Storm Over Asia

Bruce Loeb on Piano (Potomok Chingis-Khan/The Heir to Genghis-Khan). The last film in V. I. Pudovkin's "crisis of conscience" trilogy (with Mother and The End of St. Petersburg), Storm Over Asia is an epic, at once heroic and ironic, of an exploited Mongolian hunter who eventually rises to rout out the occupying British forces. Joining the partisans after being cheated by an English fur trader, young Bair is captured and executed...almost. When an amulet identifying him as a descendent of Genghis-Khan is found among his effects, he is hastily patched up and installed as a puppet king. During a party of foreign society notables, the King becomes revolted (an image out of Surrealism's canon), and instigates an uprising-the storm over Asia. The Surrealists recognized in the film the central conflict between colonizer and colonized. "Storm Over Asia is the film of the destiny of the Occident, although its action takes place in the heart of Asia, on the plateaus of Tibet" (Robert Desnos).
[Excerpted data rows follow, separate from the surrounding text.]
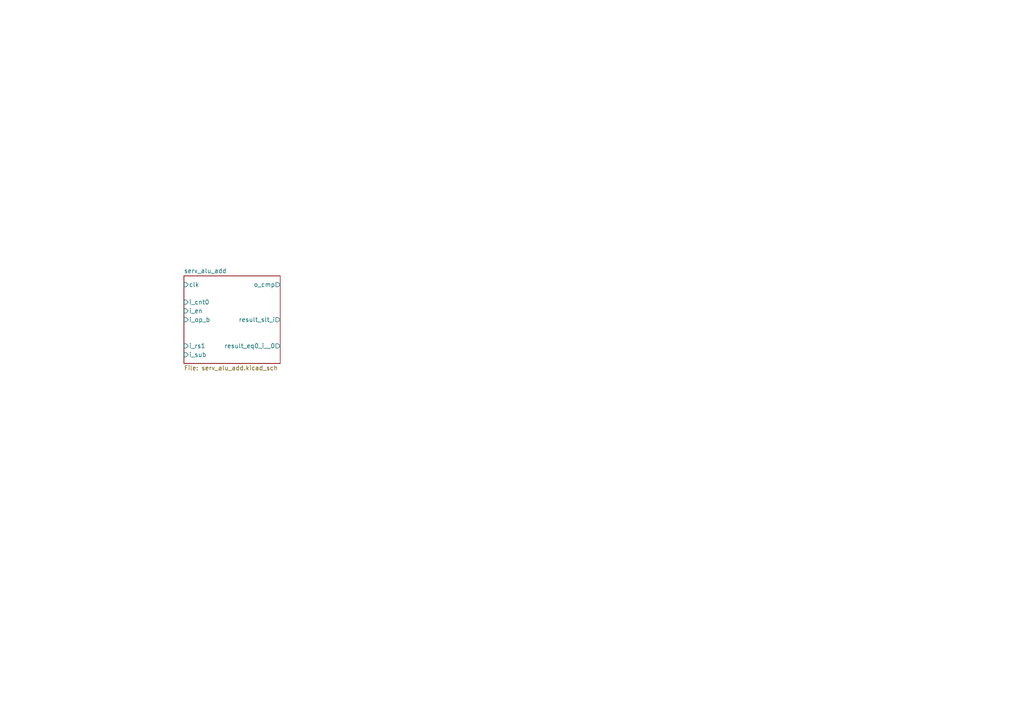
<source format=kicad_sch>
(kicad_sch
	(version 20231120)
	(generator "eeschema")
	(generator_version "8.0")
	(uuid "b21ddf60-bdb0-4827-922f-0bf50b72ef5d")
	(paper "A4")
	(lib_symbols)
	(sheet
		(at 53.34 80.01)
		(size 27.94 25.4)
		(fields_autoplaced yes)
		(stroke
			(width 0.1524)
			(type solid)
		)
		(fill
			(color 0 0 0 0.0000)
		)
		(uuid "0767a5b0-553d-4444-80c1-745a8f7439de")
		(property "Sheetname" "serv_alu_add"
			(at 53.34 79.2984 0)
			(effects
				(font
					(size 1.27 1.27)
				)
				(justify left bottom)
			)
		)
		(property "Sheetfile" "serv_alu_add.kicad_sch"
			(at 53.34 105.9946 0)
			(effects
				(font
					(size 1.27 1.27)
				)
				(justify left top)
			)
		)
		(pin "o_cmp" output
			(at 81.28 82.55 0)
			(effects
				(font
					(size 1.27 1.27)
				)
				(justify right)
			)
			(uuid "21f86fc5-cd6e-44f0-b133-049f0c4889e5")
		)
		(pin "i_sub" input
			(at 53.34 102.87 180)
			(effects
				(font
					(size 1.27 1.27)
				)
				(justify left)
			)
			(uuid "fd3211b3-0baa-410b-b5b1-e66ec8a5402e")
		)
		(pin "i_en" input
			(at 53.34 90.17 180)
			(effects
				(font
					(size 1.27 1.27)
				)
				(justify left)
			)
			(uuid "0760cc13-25d7-4f67-bfd2-471ce502e090")
		)
		(pin "clk" input
			(at 53.34 82.55 180)
			(effects
				(font
					(size 1.27 1.27)
				)
				(justify left)
			)
			(uuid "72b6b1b0-9ef6-41ce-8f4c-ed4ae80cce46")
		)
		(pin "i_op_b" input
			(at 53.34 92.71 180)
			(effects
				(font
					(size 1.27 1.27)
				)
				(justify left)
			)
			(uuid "cd5595d6-5f89-471e-b2ed-2cad8a32cd21")
		)
		(pin "i_rs1" input
			(at 53.34 100.33 180)
			(effects
				(font
					(size 1.27 1.27)
				)
				(justify left)
			)
			(uuid "f0c137e0-f638-487a-a304-3c133ec0463e")
		)
		(pin "result_slt_i" output
			(at 81.28 92.71 0)
			(effects
				(font
					(size 1.27 1.27)
				)
				(justify right)
			)
			(uuid "4cbed8f2-dbff-4f02-91f5-1f59c24c1371")
		)
		(pin "result_eq0_i__0" output
			(at 81.28 100.33 0)
			(effects
				(font
					(size 1.27 1.27)
				)
				(justify right)
			)
			(uuid "3a38753c-a61c-45dc-90ff-d8bdf4b7776b")
		)
		(pin "i_cnt0" input
			(at 53.34 87.63 180)
			(effects
				(font
					(size 1.27 1.27)
				)
				(justify left)
			)
			(uuid "2f846518-72c5-48dd-ae2d-84b253254e32")
		)
		(instances
			(project "serv-hardware"
				(path "/a3abccc6-6f3f-4223-9375-6c7507473c78/0ac05589-c3d0-4957-b26f-6f2f60944639"
					(page "3")
				)
			)
		)
	)
)

</source>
Moreover, there was much for them to appreciate in Pudovkin's lyrical/psychological montage style, culminating in the over-the-top storm scene containing "all the dust and debris that Pudovkin could imagine...But how else was Pudovkin to end a film subject whose attraction for him had been its fable and exotic imagery, except by hyperbole?" (Jay Leyda, Kino). Nor would the interventionist general's visit to the Grand Lama, who turns out to be a baby, have escaped the Surrealists' sense of marvelous absurdity.